During the press conference, Valeriote said that he had followed the issues surrounding liquefied natural gas.

Last provincial election, the Woodfibre LNG project served as a rallying cry for Green supporters, and provided probably the most relevant talking point for the environmentalist party in the corridor.

However, more than three years later, the project is almost entirely greenlit and, realistically, it would be incredibly hard or impossible for the government to strip the project of the many approvals it has obtained.

Taking this into account, Valeriote said: "I believe the biggest opening is the leadership that Sonia [Furstenau] and Adam [Olsen] have shown in being the party that collaborates with others, that wants to hear other ideas."

He did not have much else to say with regard to other issues facing the region, such as regional transit, the opioid crisis and the racial justice demonstrations that occurred a few months ago.

"I'm going to get fully up to speed before I make specific comments on those," said Valeriote.

"I know that regional transit has been a longer discussion without a lot of progress to date. It's very important, obviously, for climate action to have regional transit in the corridor. The other issues you will hear from me in the coming days."

Valeriote is a professional geological and environmental engineer, but, in the public eye, he is probably best known as a former municipal councillor in Gibsons. He sat in office from 2014 to 2018. He did not seek re-election in 2018.

In an article from that year published by The Coast Reporter, Valeriote wrote that he wouldn't be seeking re-election as he would be leaving the Sunshine Coast.

He noted that there were other challenges that faced him while he was sitting on council.

"There are the constantly shifting hours and exceedingly low pay, below minimum wage by most accounting. And then there's the complaining, the mistrust, and the personal attacks. It takes a creeping emotional toll: you try to shake it off, but people say some horrible things to each other, and it sinks down deep and disturbs you. I've had profanities shouted at me outside town hall, and had to sit on my hands on the receiving end of hateful, uninformed and sometimes racist diatribes at public hearings," he wrote in 2018.

On Tuesday he said he was running for the provincial seat for his daughters.

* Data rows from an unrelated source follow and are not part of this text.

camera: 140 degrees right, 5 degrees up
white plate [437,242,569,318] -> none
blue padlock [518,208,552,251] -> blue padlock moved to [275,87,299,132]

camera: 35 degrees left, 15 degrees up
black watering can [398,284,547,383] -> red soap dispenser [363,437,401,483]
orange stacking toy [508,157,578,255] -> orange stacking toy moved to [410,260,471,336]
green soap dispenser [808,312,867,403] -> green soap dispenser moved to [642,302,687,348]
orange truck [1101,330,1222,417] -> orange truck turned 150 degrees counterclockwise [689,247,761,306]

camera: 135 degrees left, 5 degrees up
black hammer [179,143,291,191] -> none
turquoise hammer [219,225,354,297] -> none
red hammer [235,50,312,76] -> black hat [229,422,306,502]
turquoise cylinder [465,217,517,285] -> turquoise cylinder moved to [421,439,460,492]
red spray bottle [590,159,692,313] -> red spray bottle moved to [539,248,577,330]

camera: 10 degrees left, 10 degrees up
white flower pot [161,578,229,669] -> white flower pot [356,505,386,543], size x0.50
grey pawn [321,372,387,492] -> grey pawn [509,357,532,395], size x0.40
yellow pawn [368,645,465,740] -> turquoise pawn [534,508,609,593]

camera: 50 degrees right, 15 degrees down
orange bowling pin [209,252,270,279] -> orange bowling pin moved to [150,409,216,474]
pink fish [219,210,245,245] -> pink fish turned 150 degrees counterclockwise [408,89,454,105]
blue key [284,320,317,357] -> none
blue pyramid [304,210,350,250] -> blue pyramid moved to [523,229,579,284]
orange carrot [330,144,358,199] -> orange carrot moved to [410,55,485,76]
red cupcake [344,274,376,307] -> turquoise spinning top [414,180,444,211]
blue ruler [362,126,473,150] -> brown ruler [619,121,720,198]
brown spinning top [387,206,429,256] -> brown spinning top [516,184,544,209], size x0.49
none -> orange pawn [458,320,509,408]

“I am running as a B.C. Green Party candidate for my twin six-year-old daughters,” said Valeriote. “I am prepared to work as hard as I ever have to make sure that both the public health, and the planet’s health, are strong, safe and stable for my daughters to bring up their own kids and grandkids.  Now more than ever, we need to do politics in a kinder, more collaborative and inclusive way.”

In a Sept. 28 press release, the NDP named Keith Murdoch as its candidate for the Sea to Sky (Murdoch was not immediately available for an interview—check back later this week).

Nominations close at 1 p.m. on Oct. 1, after which a full list of candidates will be posted online at elections.bc.ca.